At this point the power comes back and stays on for about five minutes. There's me standing there trying to decide what to do, when the power goes off again, and then comes back. At which point the sole remaining UPS goes BANG! It flashes its lights a bit whilst beeping manically, and then goes dead. The room fills with the smell of over-heated insulation, so I pull the UPS power plug.

Okay, "Sod this for a bunch of Soldiers," thinks I. Was going to finish early that day to help some friends set up for a weekend Charity Clay Shoot. "I'll go now and come back later -- when hopefully the wind has died down and the power is back to normal -- and then pick up the pieces."

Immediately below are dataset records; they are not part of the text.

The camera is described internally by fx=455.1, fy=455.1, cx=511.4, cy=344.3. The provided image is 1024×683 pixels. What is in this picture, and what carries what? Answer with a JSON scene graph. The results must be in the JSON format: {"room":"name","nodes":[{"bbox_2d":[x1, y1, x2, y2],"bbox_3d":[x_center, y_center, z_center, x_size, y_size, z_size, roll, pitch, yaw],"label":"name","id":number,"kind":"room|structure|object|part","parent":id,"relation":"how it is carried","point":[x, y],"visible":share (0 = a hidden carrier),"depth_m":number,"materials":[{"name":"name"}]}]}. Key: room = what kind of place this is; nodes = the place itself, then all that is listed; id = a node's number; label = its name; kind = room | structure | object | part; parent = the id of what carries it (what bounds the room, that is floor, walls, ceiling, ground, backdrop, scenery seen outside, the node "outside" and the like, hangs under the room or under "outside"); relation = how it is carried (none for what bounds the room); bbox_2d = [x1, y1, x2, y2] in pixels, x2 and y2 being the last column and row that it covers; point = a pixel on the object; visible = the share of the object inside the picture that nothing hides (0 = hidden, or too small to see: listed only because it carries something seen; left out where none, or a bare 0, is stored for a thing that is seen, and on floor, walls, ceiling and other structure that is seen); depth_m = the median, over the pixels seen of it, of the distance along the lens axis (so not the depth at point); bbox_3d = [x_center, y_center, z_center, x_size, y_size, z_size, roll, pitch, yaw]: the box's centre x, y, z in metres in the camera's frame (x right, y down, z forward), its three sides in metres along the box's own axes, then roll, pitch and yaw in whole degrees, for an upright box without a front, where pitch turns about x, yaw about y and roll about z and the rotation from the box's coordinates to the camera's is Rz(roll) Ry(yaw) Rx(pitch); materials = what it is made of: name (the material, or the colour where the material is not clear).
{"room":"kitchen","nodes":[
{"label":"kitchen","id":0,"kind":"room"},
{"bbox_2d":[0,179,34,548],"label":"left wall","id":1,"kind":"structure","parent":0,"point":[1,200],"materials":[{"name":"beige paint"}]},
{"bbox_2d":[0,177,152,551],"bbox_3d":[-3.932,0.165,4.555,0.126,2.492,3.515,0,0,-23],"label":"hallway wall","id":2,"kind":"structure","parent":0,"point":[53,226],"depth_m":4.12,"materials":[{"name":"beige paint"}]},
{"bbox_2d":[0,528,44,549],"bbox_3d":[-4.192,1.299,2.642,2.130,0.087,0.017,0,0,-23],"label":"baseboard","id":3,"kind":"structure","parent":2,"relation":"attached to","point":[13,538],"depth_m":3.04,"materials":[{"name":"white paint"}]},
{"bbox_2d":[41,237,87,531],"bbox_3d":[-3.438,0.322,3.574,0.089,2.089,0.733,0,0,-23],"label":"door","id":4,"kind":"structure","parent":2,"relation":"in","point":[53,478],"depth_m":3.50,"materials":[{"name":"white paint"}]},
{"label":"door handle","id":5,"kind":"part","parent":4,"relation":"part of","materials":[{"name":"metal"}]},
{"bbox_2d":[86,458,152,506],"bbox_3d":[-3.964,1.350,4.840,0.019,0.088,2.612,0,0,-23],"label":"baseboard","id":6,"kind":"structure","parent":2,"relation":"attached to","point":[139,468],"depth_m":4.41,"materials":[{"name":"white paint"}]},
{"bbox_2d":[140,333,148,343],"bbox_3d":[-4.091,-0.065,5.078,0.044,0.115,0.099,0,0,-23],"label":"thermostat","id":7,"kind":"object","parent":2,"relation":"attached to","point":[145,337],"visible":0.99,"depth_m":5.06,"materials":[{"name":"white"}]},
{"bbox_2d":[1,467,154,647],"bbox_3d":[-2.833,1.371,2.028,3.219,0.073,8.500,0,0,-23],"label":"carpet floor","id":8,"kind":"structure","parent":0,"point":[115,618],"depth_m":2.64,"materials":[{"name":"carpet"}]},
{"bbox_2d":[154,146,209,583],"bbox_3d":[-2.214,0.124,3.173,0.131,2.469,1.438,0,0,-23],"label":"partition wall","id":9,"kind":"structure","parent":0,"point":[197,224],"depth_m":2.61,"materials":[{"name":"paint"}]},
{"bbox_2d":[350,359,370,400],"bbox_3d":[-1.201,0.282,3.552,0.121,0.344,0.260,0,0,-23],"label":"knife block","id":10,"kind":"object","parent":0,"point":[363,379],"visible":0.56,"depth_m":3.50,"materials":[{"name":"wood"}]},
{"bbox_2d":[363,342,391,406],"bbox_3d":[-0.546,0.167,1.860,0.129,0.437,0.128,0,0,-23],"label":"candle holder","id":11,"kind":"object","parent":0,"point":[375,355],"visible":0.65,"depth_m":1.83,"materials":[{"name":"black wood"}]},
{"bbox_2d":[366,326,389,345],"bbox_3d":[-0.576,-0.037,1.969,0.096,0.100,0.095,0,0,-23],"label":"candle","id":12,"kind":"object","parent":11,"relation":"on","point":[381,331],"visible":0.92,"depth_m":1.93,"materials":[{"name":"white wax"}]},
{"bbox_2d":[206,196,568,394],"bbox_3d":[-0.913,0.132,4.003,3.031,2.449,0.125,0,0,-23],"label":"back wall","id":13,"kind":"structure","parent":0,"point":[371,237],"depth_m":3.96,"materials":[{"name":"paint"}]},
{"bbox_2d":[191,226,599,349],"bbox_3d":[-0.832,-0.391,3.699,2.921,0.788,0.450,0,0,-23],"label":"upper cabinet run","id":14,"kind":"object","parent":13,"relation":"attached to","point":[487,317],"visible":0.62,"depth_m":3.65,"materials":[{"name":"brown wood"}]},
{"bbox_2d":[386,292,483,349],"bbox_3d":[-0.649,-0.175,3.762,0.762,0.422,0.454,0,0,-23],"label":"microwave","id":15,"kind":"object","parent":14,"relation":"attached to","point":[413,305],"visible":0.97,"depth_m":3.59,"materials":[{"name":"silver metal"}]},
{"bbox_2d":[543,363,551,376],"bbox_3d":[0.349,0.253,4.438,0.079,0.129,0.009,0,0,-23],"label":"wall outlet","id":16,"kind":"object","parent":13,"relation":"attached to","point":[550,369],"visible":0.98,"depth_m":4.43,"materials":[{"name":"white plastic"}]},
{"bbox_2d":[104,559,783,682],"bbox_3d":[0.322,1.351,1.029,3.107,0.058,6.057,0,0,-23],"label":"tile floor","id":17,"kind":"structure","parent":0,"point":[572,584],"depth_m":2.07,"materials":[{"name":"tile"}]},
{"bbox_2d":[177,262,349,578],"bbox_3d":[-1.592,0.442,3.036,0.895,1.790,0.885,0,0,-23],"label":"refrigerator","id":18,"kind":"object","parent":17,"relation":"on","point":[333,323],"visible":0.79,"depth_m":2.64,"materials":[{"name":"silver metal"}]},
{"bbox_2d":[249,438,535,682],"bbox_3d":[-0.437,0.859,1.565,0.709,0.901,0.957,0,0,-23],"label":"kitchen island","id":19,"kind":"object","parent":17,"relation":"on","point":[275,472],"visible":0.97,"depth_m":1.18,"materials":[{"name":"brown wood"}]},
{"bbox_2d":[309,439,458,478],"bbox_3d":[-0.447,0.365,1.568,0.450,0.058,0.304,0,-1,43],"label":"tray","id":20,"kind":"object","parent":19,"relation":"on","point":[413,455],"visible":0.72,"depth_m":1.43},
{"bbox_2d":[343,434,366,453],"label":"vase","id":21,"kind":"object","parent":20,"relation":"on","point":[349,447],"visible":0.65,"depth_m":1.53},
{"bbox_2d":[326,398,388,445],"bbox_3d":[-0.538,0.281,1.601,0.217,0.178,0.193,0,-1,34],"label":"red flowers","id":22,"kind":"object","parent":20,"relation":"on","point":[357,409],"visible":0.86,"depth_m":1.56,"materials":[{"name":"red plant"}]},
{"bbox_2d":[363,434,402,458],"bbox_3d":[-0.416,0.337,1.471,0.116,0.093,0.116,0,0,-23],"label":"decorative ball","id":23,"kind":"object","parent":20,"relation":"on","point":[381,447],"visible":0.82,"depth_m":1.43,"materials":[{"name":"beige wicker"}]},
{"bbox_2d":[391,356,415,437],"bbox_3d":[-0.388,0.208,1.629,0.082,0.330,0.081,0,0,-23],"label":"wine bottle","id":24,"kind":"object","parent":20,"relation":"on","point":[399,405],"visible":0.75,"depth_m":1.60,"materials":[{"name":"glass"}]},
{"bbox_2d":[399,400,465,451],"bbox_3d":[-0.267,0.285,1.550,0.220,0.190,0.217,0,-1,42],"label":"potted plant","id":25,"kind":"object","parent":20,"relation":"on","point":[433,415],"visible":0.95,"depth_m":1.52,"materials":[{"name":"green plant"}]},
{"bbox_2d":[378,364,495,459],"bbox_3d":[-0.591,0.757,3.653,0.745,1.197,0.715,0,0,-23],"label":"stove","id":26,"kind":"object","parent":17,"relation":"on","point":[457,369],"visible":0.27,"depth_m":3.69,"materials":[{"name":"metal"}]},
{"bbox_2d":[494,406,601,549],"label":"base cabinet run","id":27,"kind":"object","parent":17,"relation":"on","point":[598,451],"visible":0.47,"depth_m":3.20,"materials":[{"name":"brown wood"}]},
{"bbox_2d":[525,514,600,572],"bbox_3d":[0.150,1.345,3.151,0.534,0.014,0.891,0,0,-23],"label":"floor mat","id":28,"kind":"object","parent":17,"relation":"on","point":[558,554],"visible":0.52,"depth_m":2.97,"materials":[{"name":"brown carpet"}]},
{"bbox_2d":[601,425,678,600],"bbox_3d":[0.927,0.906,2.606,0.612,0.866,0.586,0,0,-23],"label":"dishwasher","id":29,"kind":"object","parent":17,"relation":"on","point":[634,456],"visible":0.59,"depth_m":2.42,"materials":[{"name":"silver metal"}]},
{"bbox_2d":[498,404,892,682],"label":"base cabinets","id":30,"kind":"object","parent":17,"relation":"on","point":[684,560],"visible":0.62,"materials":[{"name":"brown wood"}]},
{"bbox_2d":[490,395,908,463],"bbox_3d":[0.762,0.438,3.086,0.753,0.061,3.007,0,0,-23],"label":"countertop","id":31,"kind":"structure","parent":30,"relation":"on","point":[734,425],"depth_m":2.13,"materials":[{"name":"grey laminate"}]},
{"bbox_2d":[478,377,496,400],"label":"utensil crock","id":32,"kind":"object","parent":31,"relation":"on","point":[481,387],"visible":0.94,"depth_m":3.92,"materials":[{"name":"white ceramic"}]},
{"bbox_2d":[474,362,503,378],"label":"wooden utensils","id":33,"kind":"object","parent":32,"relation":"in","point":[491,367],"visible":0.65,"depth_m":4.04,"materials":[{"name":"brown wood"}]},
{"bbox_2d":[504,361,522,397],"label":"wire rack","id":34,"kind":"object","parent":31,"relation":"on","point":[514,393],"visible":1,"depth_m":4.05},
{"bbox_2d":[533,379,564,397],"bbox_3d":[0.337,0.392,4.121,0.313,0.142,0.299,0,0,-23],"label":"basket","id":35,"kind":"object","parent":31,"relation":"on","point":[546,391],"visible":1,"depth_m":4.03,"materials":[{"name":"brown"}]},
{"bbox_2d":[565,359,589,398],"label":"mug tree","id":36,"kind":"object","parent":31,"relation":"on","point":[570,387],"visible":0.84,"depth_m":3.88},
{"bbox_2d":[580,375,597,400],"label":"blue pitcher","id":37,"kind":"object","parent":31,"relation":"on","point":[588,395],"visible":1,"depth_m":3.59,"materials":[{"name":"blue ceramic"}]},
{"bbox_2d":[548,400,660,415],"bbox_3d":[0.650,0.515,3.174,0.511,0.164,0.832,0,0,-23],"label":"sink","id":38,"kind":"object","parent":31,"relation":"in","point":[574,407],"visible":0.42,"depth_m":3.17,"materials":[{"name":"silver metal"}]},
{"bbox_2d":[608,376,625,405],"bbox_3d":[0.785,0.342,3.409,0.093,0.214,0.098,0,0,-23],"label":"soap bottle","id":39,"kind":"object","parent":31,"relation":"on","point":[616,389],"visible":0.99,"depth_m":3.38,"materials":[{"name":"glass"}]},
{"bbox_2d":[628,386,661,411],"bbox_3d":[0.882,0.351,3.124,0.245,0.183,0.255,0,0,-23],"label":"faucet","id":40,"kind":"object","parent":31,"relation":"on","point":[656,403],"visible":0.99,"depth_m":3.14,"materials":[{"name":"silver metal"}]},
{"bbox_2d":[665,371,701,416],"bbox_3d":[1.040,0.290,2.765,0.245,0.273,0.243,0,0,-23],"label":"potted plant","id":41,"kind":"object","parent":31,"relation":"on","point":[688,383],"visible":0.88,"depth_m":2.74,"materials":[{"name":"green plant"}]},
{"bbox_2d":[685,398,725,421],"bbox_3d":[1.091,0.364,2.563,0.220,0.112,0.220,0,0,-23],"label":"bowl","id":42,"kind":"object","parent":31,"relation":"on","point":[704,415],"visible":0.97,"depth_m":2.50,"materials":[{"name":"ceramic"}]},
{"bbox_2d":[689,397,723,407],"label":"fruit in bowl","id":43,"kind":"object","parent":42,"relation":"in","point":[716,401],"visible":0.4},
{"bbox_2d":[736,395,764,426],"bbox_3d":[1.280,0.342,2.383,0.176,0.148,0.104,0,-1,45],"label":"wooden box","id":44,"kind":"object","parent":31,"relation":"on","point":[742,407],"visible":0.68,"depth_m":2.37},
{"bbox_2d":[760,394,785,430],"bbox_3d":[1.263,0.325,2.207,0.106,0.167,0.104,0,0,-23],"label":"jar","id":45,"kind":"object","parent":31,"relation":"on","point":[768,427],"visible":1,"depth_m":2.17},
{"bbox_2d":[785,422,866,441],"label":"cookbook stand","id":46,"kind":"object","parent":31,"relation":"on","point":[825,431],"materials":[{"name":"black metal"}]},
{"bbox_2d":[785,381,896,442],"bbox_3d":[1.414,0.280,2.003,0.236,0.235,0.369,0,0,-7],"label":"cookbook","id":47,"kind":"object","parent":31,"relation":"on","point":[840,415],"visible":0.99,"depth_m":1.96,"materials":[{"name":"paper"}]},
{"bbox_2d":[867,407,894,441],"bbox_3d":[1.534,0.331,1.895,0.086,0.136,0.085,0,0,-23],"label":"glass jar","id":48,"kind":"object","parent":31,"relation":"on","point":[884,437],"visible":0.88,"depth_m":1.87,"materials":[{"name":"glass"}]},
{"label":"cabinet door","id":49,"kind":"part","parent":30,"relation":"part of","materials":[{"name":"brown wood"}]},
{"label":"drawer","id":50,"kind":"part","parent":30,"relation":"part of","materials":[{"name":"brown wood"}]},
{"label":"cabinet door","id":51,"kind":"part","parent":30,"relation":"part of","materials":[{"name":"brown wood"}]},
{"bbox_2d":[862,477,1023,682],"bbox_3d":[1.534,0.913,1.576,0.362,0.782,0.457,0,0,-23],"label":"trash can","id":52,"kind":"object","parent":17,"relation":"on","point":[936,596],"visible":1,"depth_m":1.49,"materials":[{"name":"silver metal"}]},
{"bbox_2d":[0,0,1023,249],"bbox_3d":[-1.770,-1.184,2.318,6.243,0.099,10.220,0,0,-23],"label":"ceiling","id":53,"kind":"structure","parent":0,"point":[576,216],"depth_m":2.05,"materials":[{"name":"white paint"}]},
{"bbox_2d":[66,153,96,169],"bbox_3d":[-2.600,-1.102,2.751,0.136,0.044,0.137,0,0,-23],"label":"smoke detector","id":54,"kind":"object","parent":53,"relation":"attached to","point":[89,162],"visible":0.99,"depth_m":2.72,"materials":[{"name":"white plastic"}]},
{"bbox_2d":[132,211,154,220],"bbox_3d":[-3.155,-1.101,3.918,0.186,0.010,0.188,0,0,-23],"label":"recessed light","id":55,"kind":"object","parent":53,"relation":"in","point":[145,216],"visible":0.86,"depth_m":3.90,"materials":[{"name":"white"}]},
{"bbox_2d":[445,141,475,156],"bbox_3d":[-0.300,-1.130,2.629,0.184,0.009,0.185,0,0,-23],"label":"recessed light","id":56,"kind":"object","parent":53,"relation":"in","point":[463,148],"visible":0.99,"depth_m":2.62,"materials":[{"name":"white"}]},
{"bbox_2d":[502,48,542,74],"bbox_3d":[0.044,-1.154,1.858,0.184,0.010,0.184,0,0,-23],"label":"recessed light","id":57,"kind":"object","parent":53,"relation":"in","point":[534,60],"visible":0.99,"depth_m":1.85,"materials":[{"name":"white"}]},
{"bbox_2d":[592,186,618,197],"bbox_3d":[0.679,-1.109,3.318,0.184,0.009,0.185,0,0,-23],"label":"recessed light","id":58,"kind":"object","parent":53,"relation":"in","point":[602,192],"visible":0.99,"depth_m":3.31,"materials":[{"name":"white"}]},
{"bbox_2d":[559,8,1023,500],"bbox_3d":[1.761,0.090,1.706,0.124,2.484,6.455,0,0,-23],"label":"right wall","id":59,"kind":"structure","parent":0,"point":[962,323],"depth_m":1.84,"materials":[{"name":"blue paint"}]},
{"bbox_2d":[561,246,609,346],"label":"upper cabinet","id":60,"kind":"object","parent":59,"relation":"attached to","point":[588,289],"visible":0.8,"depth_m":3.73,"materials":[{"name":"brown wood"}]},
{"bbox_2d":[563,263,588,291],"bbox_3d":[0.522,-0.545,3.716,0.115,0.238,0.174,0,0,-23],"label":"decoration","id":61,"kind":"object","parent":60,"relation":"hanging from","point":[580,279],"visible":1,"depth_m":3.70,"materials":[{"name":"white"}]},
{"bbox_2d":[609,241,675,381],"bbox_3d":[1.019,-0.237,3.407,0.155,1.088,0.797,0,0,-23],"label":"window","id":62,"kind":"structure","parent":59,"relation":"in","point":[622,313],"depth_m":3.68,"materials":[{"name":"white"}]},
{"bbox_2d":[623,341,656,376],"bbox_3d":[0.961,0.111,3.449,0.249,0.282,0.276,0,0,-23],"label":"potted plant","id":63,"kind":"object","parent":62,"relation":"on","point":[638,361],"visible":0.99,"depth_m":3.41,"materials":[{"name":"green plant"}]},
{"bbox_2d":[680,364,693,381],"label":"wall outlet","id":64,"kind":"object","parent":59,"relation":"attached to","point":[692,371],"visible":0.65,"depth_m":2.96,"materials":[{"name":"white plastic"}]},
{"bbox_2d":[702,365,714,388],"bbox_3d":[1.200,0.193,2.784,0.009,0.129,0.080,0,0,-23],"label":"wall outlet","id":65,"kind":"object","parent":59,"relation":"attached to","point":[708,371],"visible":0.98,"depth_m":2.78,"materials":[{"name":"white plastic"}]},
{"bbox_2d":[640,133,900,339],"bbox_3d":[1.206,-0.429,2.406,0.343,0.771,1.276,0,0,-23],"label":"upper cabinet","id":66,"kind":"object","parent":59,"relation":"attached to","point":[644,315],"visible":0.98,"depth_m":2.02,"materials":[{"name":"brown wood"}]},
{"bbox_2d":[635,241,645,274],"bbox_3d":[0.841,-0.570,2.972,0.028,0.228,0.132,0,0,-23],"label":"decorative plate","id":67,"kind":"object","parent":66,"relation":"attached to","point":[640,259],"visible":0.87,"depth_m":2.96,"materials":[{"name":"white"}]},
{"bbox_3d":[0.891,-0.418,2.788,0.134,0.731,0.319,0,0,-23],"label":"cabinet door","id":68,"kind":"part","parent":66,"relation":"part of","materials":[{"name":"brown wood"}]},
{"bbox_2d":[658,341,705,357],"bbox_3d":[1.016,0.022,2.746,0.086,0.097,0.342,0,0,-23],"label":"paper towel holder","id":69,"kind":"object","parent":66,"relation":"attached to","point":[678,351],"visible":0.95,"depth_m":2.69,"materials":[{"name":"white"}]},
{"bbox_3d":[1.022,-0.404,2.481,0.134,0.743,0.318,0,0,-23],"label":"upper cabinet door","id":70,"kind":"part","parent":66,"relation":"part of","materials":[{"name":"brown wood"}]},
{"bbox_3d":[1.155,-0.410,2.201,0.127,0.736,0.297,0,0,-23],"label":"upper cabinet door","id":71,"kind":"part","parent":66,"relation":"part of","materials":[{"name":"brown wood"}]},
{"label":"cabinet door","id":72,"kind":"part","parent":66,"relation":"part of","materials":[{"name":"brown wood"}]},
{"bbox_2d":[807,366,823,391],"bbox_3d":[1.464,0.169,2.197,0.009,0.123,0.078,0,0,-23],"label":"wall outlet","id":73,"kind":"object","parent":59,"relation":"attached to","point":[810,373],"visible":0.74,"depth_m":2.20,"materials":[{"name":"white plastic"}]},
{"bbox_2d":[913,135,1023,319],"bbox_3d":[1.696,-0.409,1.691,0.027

Back in the datacentre at 8 p.m. and the wind is gone, with power back to normal. Okay, should just have time to get everything working before dinner. Play with the UPS for 10 minutes, but it's dead. So we are going to have to "walk the tight rope without safety harness or net" and run everything direct from the mains. 

Not exactly completely unprotected computing, because when we had had the new office wired 18 months ago, we installed surge protection on the mains supply. Its like a couple of cartridges that sit next to the distribution panel that absorb a surge, decaying in the process, until the point they need replacing. They have a status indicator on them telling you if they need changing, but they were showing green, so I thought I'd risk it for a few days, until we could source a new UPS. 

Why do these things always hit at a weekend?

Comms come back okay, although I noticed that an old dial up modem was dead that was still hooked up for dire emergency remote access if Internet access failed. Okay, now for the servers: power up the Series 917 and let it start its self test check (which takes ages, and lots of memory); power up the Series 918 (it does its memory tests much quicker); power up the Windows 2008 file server and a Windows mail database server. Plus, an older Windows 2003 server that still ran the SMTP software, which should have been moved to the 2008 server, but hadn't because we had never got around to it.

The HP 3000 918 comes up clean, the Windows 2008 server comes up, the Windows mail database server comes up. But HP 3000 917 is downed with an FLT error, the Windows 2003 Server is looping around boot start-up into Windows launch, then straight back to boot start-up. Wonderful! Sod it, go and have dinner and decide if I'm coming back later.